DIRECTIONS >>
Copying rule for the data below: take the line containing "left knee: (77, 244)" and every line after it to the end, exactly, and drop all pictures.

====== EXTRACTED DATA

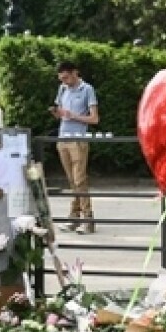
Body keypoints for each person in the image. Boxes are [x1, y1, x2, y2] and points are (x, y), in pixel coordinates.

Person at [51, 61, 100, 233]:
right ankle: (74, 217)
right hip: (63, 138)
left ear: (74, 73)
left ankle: (88, 219)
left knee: (80, 180)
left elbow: (94, 119)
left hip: (78, 139)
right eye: (61, 79)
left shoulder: (87, 89)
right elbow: (59, 113)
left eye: (66, 78)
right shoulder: (62, 89)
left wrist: (73, 116)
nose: (64, 81)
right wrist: (57, 113)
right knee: (72, 181)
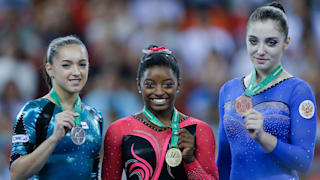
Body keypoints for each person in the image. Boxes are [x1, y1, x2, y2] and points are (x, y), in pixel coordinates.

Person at [217, 2, 317, 180]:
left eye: (270, 42)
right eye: (253, 41)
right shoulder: (228, 90)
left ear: (286, 42)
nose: (260, 50)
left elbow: (304, 161)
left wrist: (263, 137)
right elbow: (224, 161)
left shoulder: (298, 90)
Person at [102, 45, 219, 179]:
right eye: (150, 85)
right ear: (139, 85)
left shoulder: (199, 130)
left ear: (178, 85)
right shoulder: (119, 130)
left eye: (167, 84)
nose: (159, 92)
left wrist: (190, 160)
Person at [10, 35, 103, 180]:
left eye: (82, 64)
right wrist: (54, 139)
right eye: (66, 65)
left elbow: (93, 174)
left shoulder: (94, 116)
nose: (76, 72)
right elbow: (16, 173)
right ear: (50, 69)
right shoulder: (32, 112)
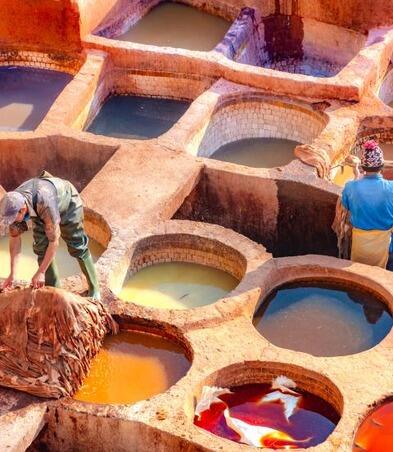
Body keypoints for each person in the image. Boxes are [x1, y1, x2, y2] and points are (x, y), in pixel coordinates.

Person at [0, 171, 100, 299]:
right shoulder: (13, 202)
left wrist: (40, 272)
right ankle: (54, 289)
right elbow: (14, 238)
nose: (12, 222)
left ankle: (95, 288)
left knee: (77, 244)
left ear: (23, 210)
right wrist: (12, 274)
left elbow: (54, 242)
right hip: (38, 208)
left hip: (67, 203)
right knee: (40, 247)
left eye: (14, 219)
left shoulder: (45, 204)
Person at [341, 140, 393, 269]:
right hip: (383, 243)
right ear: (382, 167)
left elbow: (346, 205)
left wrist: (356, 174)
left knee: (358, 271)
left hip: (360, 241)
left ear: (362, 167)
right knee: (379, 275)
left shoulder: (350, 186)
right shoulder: (391, 188)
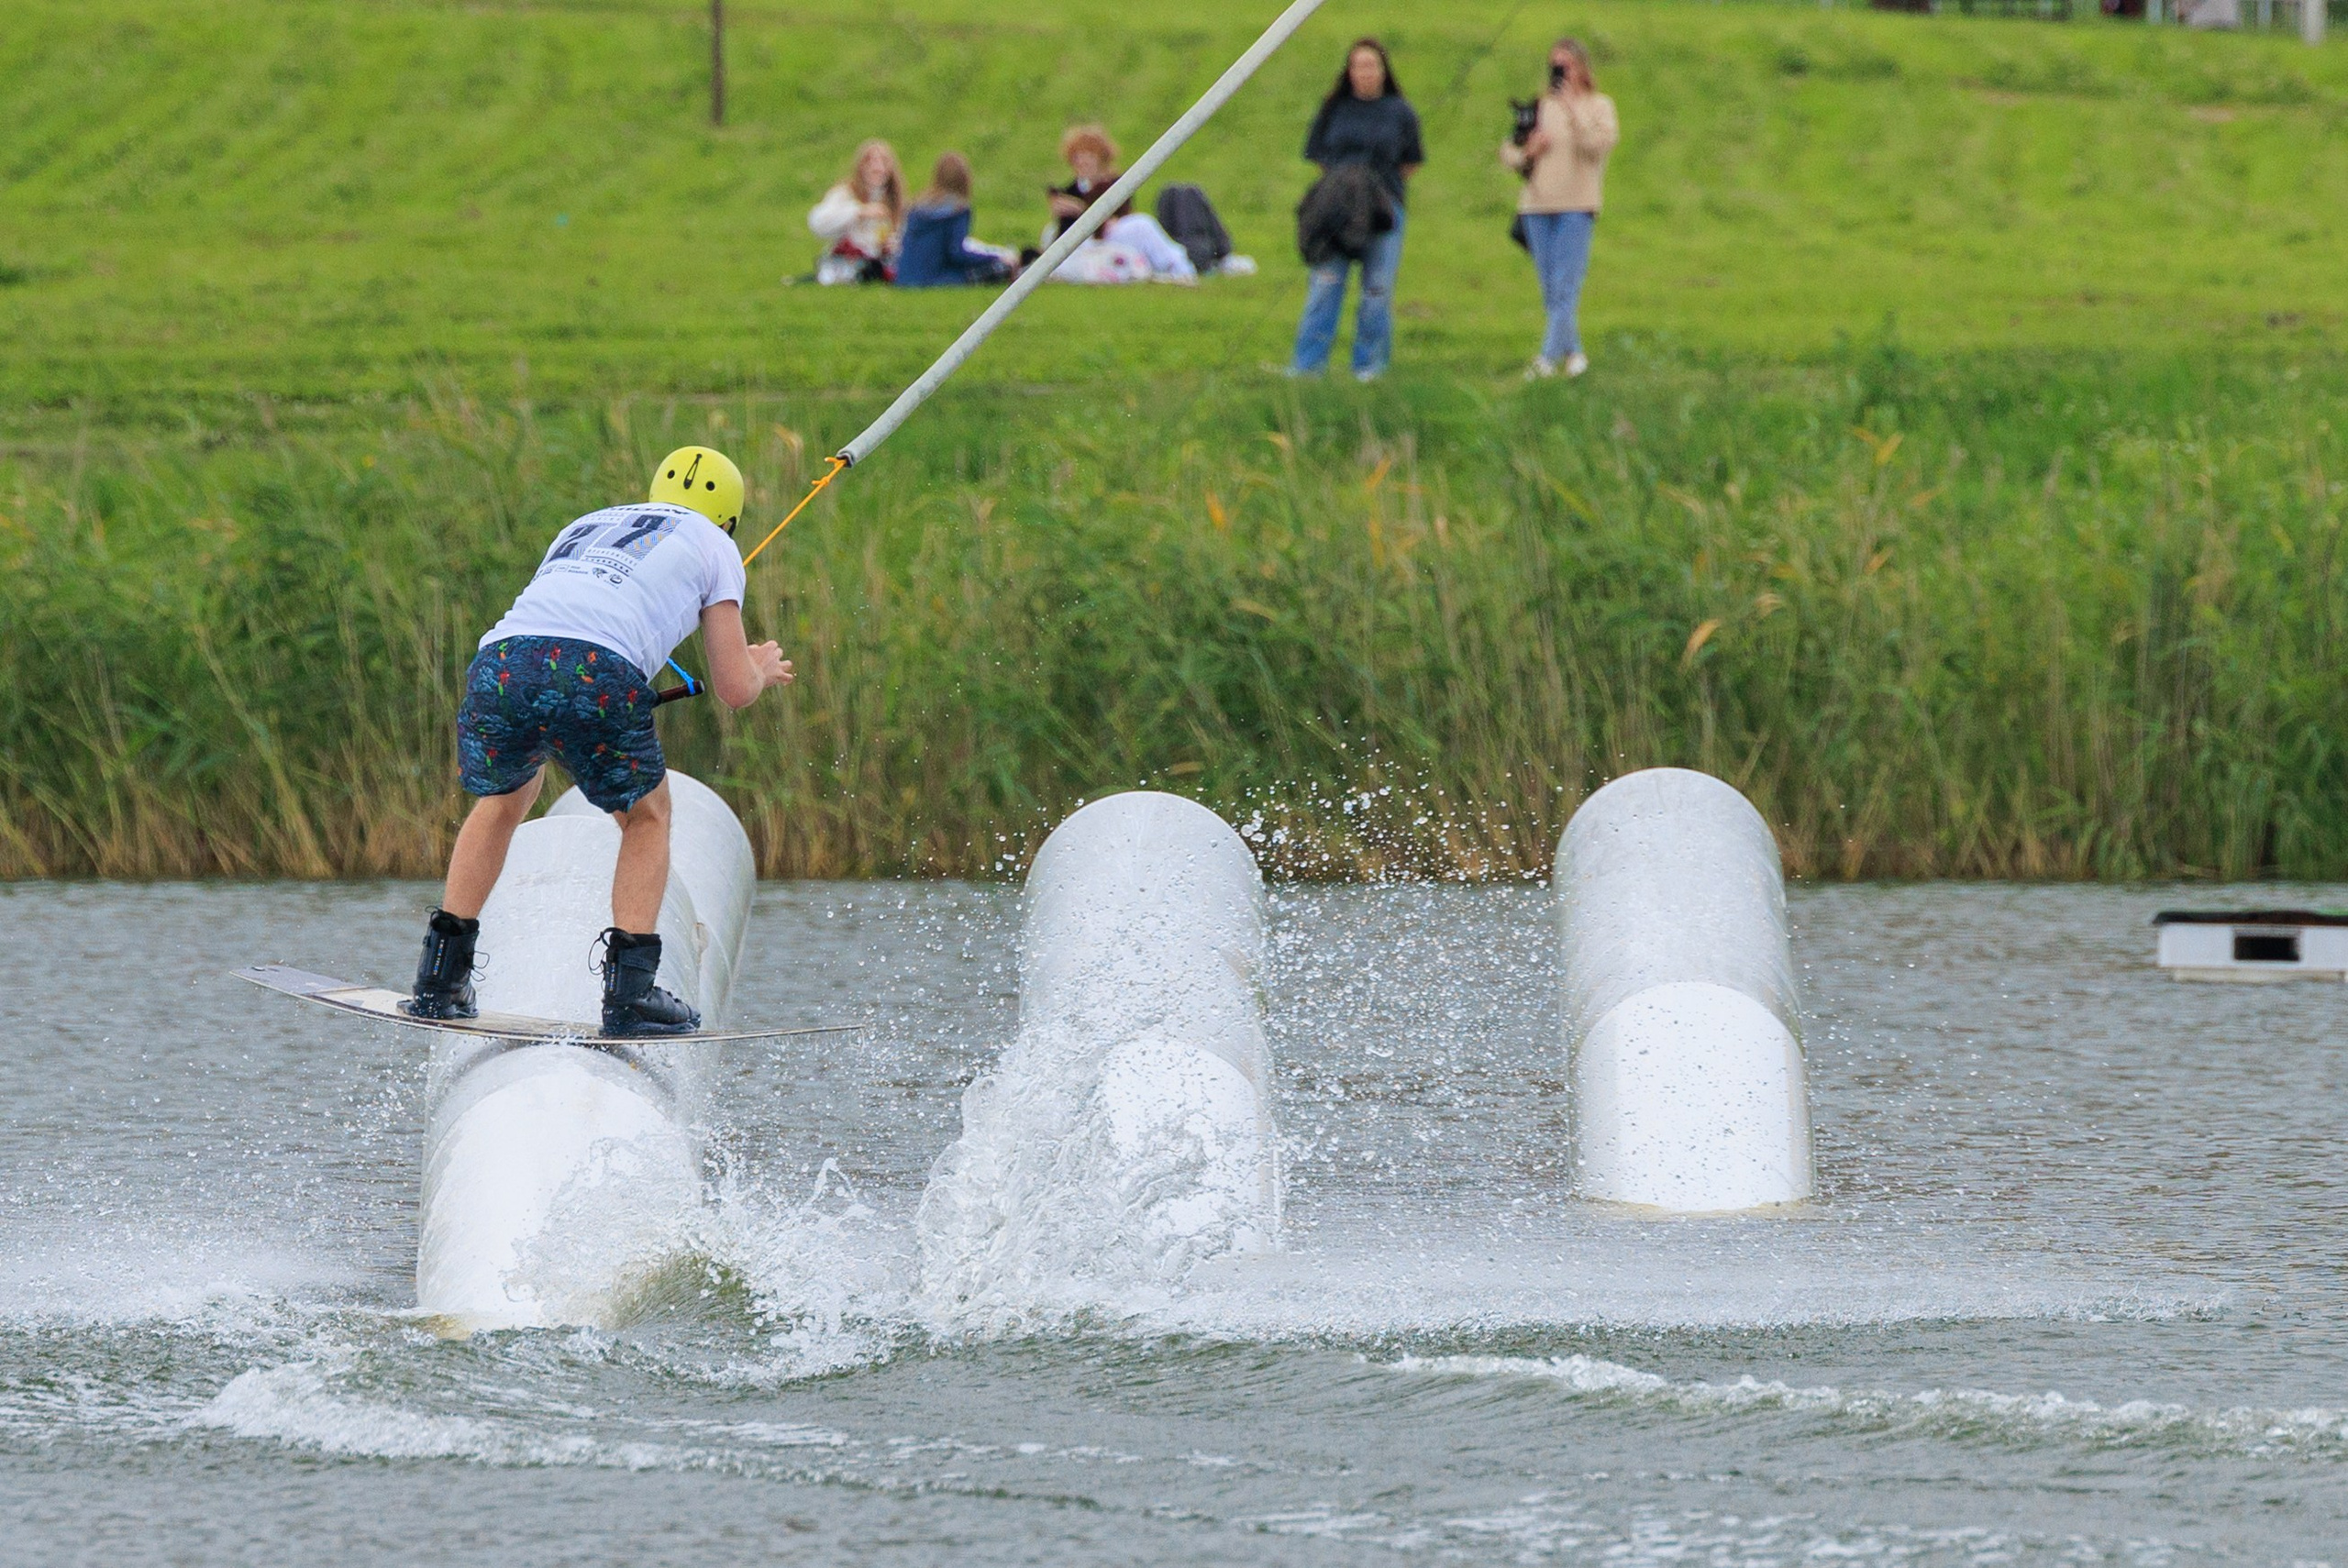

============

REPLY TO THE EXERCISE >>
left knee: (77, 244)
left ear: (23, 210)
right wrist: (12, 274)
left elbow: (54, 242)
right hip: (38, 208)
left hip: (67, 203)
right knee: (40, 247)
left eye: (14, 219)
left shoulder: (45, 204)
Person at [341, 140, 393, 269]:
right hip: (383, 243)
right ear: (382, 167)
left elbow: (346, 205)
left wrist: (356, 174)
left knee: (358, 271)
left hip: (360, 241)
left ear: (362, 167)
right knee: (379, 275)
left shoulder: (350, 186)
right shoulder: (391, 188)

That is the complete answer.